■ What you are asked to do:
In the records below, find the line with "33: (176, 248, 7.29)", then retype it and every following line exactly, stopping after the line with "46: (142, 156, 1.84)". Leave the pictures out.

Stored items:
------------

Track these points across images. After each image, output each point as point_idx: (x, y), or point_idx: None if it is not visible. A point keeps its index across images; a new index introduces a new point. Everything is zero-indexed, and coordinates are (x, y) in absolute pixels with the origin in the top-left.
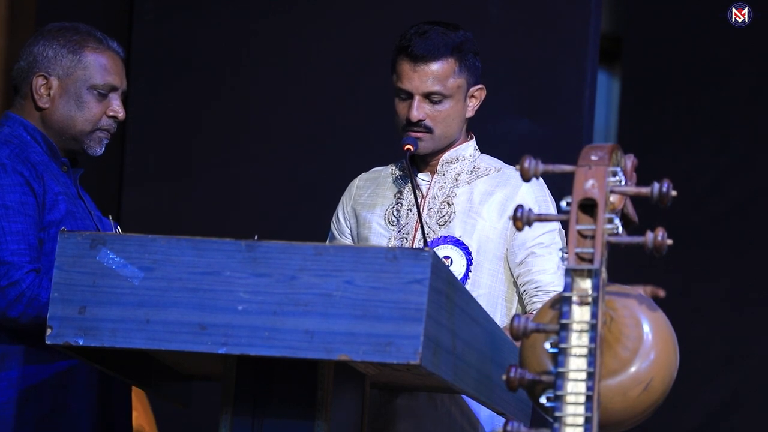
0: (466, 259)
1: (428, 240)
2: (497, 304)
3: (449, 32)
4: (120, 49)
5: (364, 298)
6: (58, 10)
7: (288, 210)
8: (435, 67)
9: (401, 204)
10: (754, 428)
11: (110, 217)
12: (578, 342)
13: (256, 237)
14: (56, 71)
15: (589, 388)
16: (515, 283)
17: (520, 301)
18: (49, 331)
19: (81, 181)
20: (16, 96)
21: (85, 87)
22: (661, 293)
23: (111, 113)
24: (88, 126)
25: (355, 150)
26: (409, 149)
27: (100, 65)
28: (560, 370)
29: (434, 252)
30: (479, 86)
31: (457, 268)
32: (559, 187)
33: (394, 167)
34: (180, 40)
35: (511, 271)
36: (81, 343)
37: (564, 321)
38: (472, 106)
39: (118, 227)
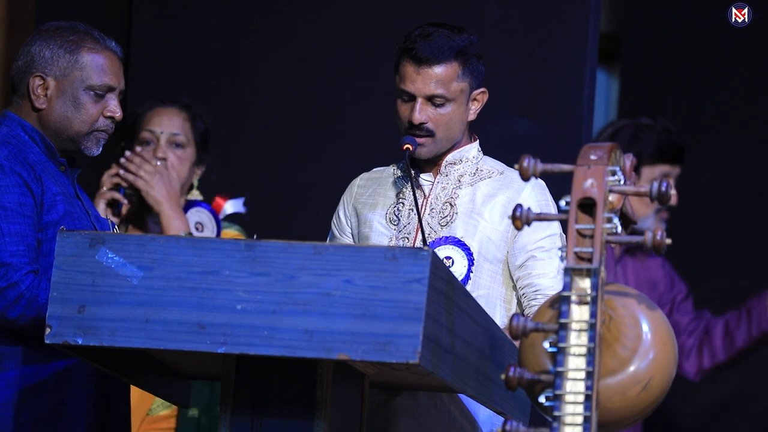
0: (468, 259)
1: (430, 240)
2: (496, 306)
3: (454, 35)
4: (118, 48)
5: (363, 298)
6: (58, 9)
7: (288, 210)
8: (438, 70)
9: (402, 204)
10: (754, 428)
11: (108, 217)
12: (577, 341)
13: (255, 236)
14: (53, 72)
15: (588, 388)
16: (515, 286)
17: (519, 303)
18: (48, 330)
19: (79, 181)
20: (14, 95)
21: (82, 88)
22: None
23: (108, 114)
24: (85, 127)
25: (355, 150)
26: (408, 148)
27: (97, 65)
28: (559, 369)
29: (433, 251)
30: (482, 90)
31: (459, 269)
32: (559, 186)
33: (395, 167)
34: (179, 40)
35: (510, 273)
36: (80, 343)
37: (563, 320)
38: (474, 109)
39: (116, 227)
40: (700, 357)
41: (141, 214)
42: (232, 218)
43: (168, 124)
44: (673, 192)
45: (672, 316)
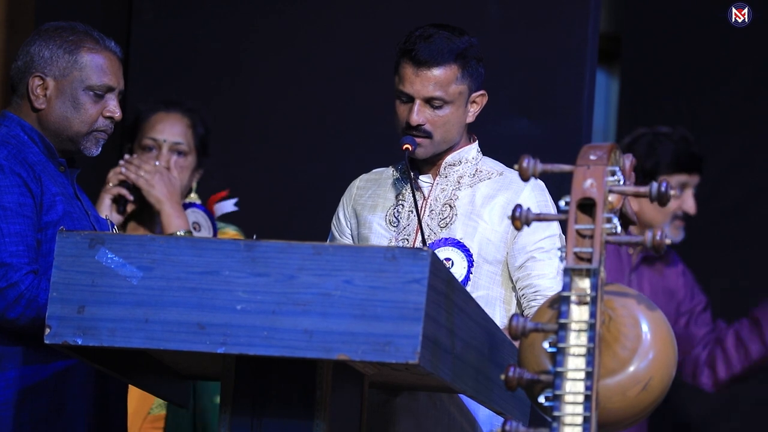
0: (467, 261)
1: (430, 242)
2: (496, 307)
3: (454, 38)
4: (117, 48)
5: (363, 298)
6: (58, 9)
7: (287, 210)
8: (437, 72)
9: (402, 206)
10: (754, 428)
11: (107, 215)
12: (577, 341)
13: (254, 236)
14: (52, 72)
15: (587, 388)
16: (514, 287)
17: (519, 304)
18: (47, 330)
19: (79, 181)
20: (14, 95)
21: (81, 88)
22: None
23: (107, 114)
24: (84, 127)
25: (355, 150)
26: (407, 148)
27: (96, 66)
28: (559, 369)
29: (433, 252)
30: (481, 92)
31: (458, 270)
32: (558, 186)
33: (394, 169)
34: (179, 39)
35: (510, 274)
36: (80, 343)
37: (563, 320)
38: (473, 111)
39: (115, 227)
40: (714, 369)
41: (141, 212)
42: (229, 218)
43: (170, 132)
44: (684, 199)
45: (689, 327)
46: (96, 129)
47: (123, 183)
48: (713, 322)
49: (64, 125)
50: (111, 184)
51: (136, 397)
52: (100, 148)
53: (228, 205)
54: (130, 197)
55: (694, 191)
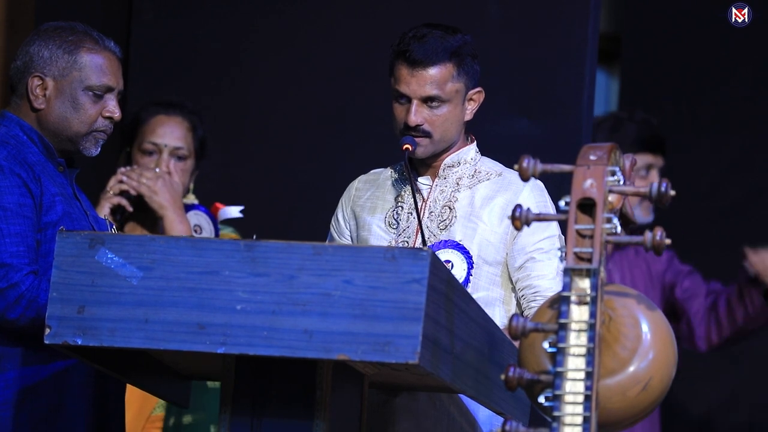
0: (467, 263)
1: (429, 243)
2: (495, 307)
3: (447, 36)
4: (117, 48)
5: (362, 298)
6: (58, 9)
7: (287, 210)
8: (433, 72)
9: (401, 207)
10: (754, 428)
11: (105, 217)
12: (577, 341)
13: (254, 236)
14: (52, 72)
15: (587, 388)
16: (514, 288)
17: (518, 305)
18: (47, 330)
19: (78, 181)
20: (13, 95)
21: (81, 88)
22: None
23: (107, 114)
24: (83, 128)
25: (355, 150)
26: (408, 149)
27: (95, 66)
28: (559, 369)
29: (433, 252)
30: (478, 89)
31: (458, 272)
32: (558, 186)
33: (392, 170)
34: (179, 40)
35: (510, 275)
36: (80, 343)
37: (563, 320)
38: (471, 109)
39: (114, 227)
40: (708, 329)
41: (141, 214)
42: (227, 220)
43: (171, 137)
44: (650, 180)
45: (675, 293)
46: (95, 129)
47: (123, 192)
48: (705, 284)
49: (64, 125)
50: (111, 192)
51: (139, 398)
52: (99, 149)
53: (235, 211)
54: (130, 208)
55: (660, 174)
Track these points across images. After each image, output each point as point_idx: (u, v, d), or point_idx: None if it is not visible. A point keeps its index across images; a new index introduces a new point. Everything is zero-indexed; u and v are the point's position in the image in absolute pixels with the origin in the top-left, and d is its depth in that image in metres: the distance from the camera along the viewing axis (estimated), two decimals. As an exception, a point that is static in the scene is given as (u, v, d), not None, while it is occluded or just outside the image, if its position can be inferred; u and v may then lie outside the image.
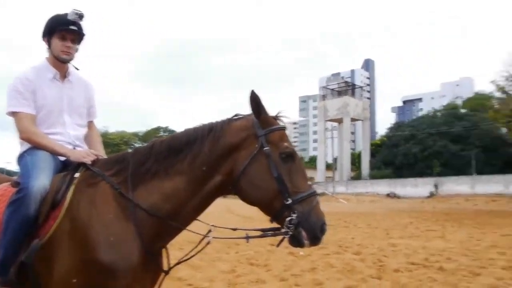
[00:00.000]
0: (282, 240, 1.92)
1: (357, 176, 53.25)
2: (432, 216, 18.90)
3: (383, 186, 42.38)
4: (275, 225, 1.94)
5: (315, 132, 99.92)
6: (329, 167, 57.28)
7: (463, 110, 55.86)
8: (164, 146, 2.03)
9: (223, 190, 2.00)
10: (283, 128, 2.00)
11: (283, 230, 1.85)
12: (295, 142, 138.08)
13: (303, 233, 1.84)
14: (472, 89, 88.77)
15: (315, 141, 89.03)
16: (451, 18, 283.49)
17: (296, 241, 1.87)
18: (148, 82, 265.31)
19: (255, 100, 1.92)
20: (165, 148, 2.02)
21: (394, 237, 10.99)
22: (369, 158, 52.99)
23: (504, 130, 45.95)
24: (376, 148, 55.56)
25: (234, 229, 2.10)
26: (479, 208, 26.12)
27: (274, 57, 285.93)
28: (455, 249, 8.76)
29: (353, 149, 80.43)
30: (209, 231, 2.11)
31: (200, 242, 2.11)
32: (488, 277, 5.79)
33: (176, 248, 7.29)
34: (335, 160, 55.36)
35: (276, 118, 2.01)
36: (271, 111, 2.03)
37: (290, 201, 1.84)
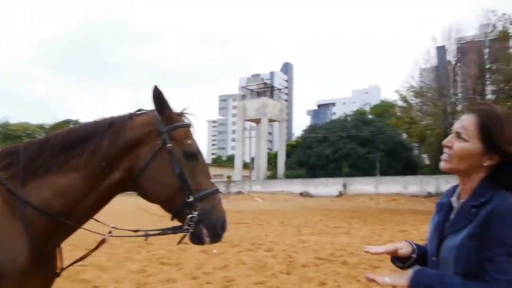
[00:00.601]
0: (183, 238, 1.90)
1: (273, 176, 54.77)
2: (340, 214, 20.08)
3: (297, 186, 44.07)
4: (177, 223, 1.90)
5: (233, 131, 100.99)
6: (246, 166, 58.16)
7: (370, 116, 60.30)
8: (59, 139, 1.88)
9: (122, 187, 1.91)
10: (188, 125, 1.96)
11: (184, 228, 1.83)
12: (213, 140, 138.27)
13: (204, 231, 1.82)
14: (379, 97, 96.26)
15: (233, 140, 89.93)
16: (364, 31, 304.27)
17: (196, 239, 1.84)
18: (59, 70, 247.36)
19: (158, 96, 1.85)
20: (61, 142, 1.87)
21: (305, 234, 11.48)
22: (285, 158, 54.78)
23: (404, 135, 50.57)
24: (292, 149, 57.65)
25: (135, 231, 2.01)
26: (381, 207, 28.35)
27: (197, 54, 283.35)
28: (358, 244, 9.39)
29: (270, 149, 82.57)
30: (110, 232, 1.99)
31: (101, 243, 1.99)
32: (385, 269, 6.28)
33: (81, 248, 6.85)
34: (252, 159, 56.37)
35: (181, 115, 1.97)
36: (181, 107, 1.99)
37: (191, 198, 1.81)
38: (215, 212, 1.85)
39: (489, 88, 37.78)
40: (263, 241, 9.96)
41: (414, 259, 1.54)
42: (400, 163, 47.41)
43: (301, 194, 42.24)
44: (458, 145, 1.36)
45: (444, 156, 1.41)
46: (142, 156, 1.84)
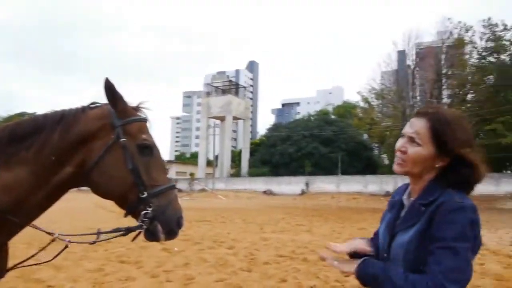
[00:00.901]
0: (138, 235, 1.85)
1: (236, 173, 54.78)
2: (302, 212, 20.39)
3: (260, 184, 44.29)
4: (130, 219, 1.85)
5: (197, 129, 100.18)
6: (209, 163, 57.86)
7: (333, 116, 61.53)
8: (6, 132, 1.79)
9: (74, 182, 1.85)
10: (143, 120, 1.92)
11: (138, 224, 1.78)
12: (177, 137, 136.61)
13: (159, 227, 1.79)
14: (342, 98, 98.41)
15: (197, 137, 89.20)
16: (329, 32, 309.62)
17: (151, 235, 1.80)
18: (17, 61, 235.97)
19: (110, 89, 1.80)
20: (8, 135, 1.78)
21: (267, 232, 11.57)
22: (249, 157, 54.93)
23: (365, 136, 51.99)
24: (256, 147, 57.87)
25: (92, 243, 1.95)
26: (342, 205, 29.01)
27: (162, 48, 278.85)
28: (318, 242, 9.57)
29: (234, 147, 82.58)
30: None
31: (64, 246, 1.91)
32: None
33: (36, 247, 6.61)
34: (216, 157, 56.14)
35: (136, 109, 1.93)
36: (138, 102, 1.95)
37: (145, 194, 1.78)
38: (170, 208, 1.81)
39: (445, 93, 39.50)
40: (225, 238, 9.95)
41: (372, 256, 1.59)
42: (361, 162, 48.69)
43: (265, 192, 42.50)
44: (412, 150, 1.41)
45: (397, 160, 1.46)
46: (94, 151, 1.79)
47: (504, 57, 37.60)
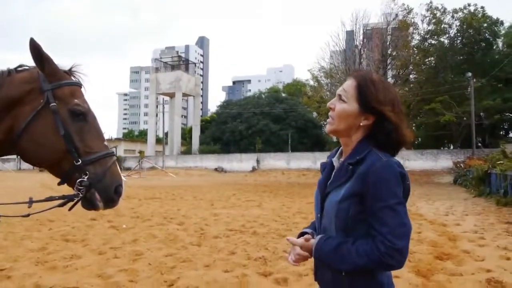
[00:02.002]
0: (75, 204, 1.76)
1: (187, 151, 54.21)
2: (253, 188, 20.67)
3: (211, 161, 44.23)
4: (66, 188, 1.77)
5: (146, 105, 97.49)
6: (159, 141, 56.78)
7: (283, 94, 62.13)
8: None
9: (1, 151, 1.76)
10: (76, 84, 1.82)
11: (74, 193, 1.71)
12: (125, 114, 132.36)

------------

■ Written response:
33: (176, 248, 7.29)
34: (335, 160, 55.36)
35: (276, 118, 2.01)
36: (271, 111, 2.03)
37: (290, 201, 1.84)
[00:00.601]
0: (183, 238, 1.90)
1: (273, 176, 54.77)
2: (340, 214, 20.08)
3: (297, 186, 44.07)
4: (177, 223, 1.90)
5: (233, 131, 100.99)
6: (246, 166, 58.16)
7: (370, 116, 60.30)
8: (59, 139, 1.88)
9: (122, 187, 1.91)
10: (188, 125, 1.96)
11: (184, 228, 1.83)
12: (213, 140, 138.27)
13: (204, 231, 1.82)
14: (379, 97, 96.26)
15: (233, 140, 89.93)
16: (364, 31, 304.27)
17: (196, 239, 1.84)
18: (59, 70, 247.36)
19: (158, 96, 1.85)
20: (61, 142, 1.87)
21: (305, 234, 11.48)
22: (285, 158, 54.78)
23: (404, 135, 50.57)
24: (292, 149, 57.65)
25: (135, 231, 2.01)
26: (381, 207, 28.35)
27: (197, 54, 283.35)
28: (358, 244, 9.39)
29: (270, 149, 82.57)
30: (110, 232, 1.99)
31: (101, 243, 1.99)
32: (385, 269, 6.28)
33: (81, 248, 6.85)
34: (252, 159, 56.37)
35: (181, 115, 1.97)
36: (181, 107, 1.99)
37: (191, 198, 1.81)
38: (215, 212, 1.85)
39: (489, 88, 37.78)
40: (263, 241, 9.96)
41: (414, 259, 1.54)
42: (400, 163, 47.41)
43: (301, 194, 42.24)
44: (458, 145, 1.36)
45: (444, 156, 1.41)
46: (142, 156, 1.84)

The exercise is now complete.